TASK TO CARRY OUT: Write the records out once more, exactly as they are given.
-- Opening Marker --
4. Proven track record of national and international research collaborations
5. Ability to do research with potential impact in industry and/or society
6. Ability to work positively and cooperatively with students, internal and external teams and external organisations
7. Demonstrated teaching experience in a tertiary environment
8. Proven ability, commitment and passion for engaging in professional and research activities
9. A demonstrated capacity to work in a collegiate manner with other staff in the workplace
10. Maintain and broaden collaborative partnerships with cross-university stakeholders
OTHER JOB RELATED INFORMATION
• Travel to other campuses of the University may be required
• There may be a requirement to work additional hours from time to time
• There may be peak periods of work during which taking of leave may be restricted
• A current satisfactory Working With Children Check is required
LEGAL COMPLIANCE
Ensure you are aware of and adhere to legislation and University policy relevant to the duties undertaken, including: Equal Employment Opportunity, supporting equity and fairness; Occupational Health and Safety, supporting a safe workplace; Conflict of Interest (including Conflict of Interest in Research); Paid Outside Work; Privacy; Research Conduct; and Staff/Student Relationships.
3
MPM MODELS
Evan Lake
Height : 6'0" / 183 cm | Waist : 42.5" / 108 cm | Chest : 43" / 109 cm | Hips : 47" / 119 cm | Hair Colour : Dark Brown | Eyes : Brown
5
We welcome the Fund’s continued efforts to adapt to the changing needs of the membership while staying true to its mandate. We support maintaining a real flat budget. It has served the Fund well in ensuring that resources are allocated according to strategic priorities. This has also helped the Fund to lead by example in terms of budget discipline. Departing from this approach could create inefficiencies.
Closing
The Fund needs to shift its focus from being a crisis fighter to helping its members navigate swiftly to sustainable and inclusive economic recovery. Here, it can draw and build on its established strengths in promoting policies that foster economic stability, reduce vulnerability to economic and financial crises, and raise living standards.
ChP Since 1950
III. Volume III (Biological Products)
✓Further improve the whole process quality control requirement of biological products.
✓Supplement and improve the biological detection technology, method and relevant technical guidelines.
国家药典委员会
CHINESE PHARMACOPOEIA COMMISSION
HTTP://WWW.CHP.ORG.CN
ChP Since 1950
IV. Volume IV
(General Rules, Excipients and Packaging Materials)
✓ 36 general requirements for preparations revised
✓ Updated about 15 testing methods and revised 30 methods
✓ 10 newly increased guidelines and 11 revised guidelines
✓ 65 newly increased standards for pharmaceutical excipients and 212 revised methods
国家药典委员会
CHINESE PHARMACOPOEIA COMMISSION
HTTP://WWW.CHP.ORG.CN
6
-- Closing Marker --
SOLUTION TO THE EXERCISE:
4. Proven track record of national and international research collaborations
5. Ability to do research with potential impact in industry and/or society
6. Ability to work positively and cooperatively with students, internal and external teams and external organisations
7. Demonstrated teaching experience in a tertiary environment
8. Proven ability, commitment and passion for engaging in professional and research activities
9. A demonstrated capacity to work in a collegiate manner with other staff in the workplace
10. Maintain and broaden collaborative partnerships with cross-university stakeholders
OTHER JOB RELATED INFORMATION
• Travel to other campuses of the University may be required
• There may be a requirement to work additional hours from time to time
• There may be peak periods of work during which taking of leave may be restricted
• A current satisfactory Working With Children Check is required
LEGAL COMPLIANCE
Ensure you are aware of and adhere to legislation and University policy relevant to the duties undertaken, including: Equal Employment Opportunity, supporting equity and fairness; Occupational Health and Safety, supporting a safe workplace; Conflict of Interest (including Conflict of Interest in Research); Paid Outside Work; Privacy; Research Conduct; and Staff/Student Relationships.
3
MPM MODELS
Evan Lake
Height : 6'0" / 183 cm | Waist : 42.5" / 108 cm | Chest : 43" / 109 cm | Hips : 47" / 119 cm | Hair Colour : Dark Brown | Eyes : Brown
5
We welcome the Fund’s continued efforts to adapt to the changing needs of the membership while staying true to its mandate. We support maintaining a real flat budget. It has served the Fund well in ensuring that resources are allocated according to strategic priorities. This has also helped the Fund to lead by example in terms of budget discipline. Departing from this approach could create inefficiencies.
Closing
The Fund needs to shift its focus from being a crisis fighter to helping its members navigate swiftly to sustainable and inclusive economic recovery. Here, it can draw and build on its established strengths in promoting policies that foster economic stability, reduce vulnerability to economic and financial crises, and raise living standards.
ChP Since 1950
III. Volume III (Biological Products)
✓Further improve the whole process quality control requirement of biological products.
✓Supplement and improve the biological detection technology, method and relevant technical guidelines.
国家药典委员会
CHINESE PHARMACOPOEIA COMMISSION
HTTP://WWW.CHP.ORG.CN
ChP Since 1950
IV. Volume IV
(General Rules, Excipients and Packaging Materials)
✓ 36 general requirements for preparations revised
✓ Updated about 15 testing methods and revised 30 methods
✓ 10 newly increased guidelines and 11 revised guidelines
✓ 65 newly increased standards for pharmaceutical excipients and 212 revised methods
国家药典委员会
CHINESE PHARMACOPOEIA COMMISSION
HTTP://WWW.CHP.ORG.CN
6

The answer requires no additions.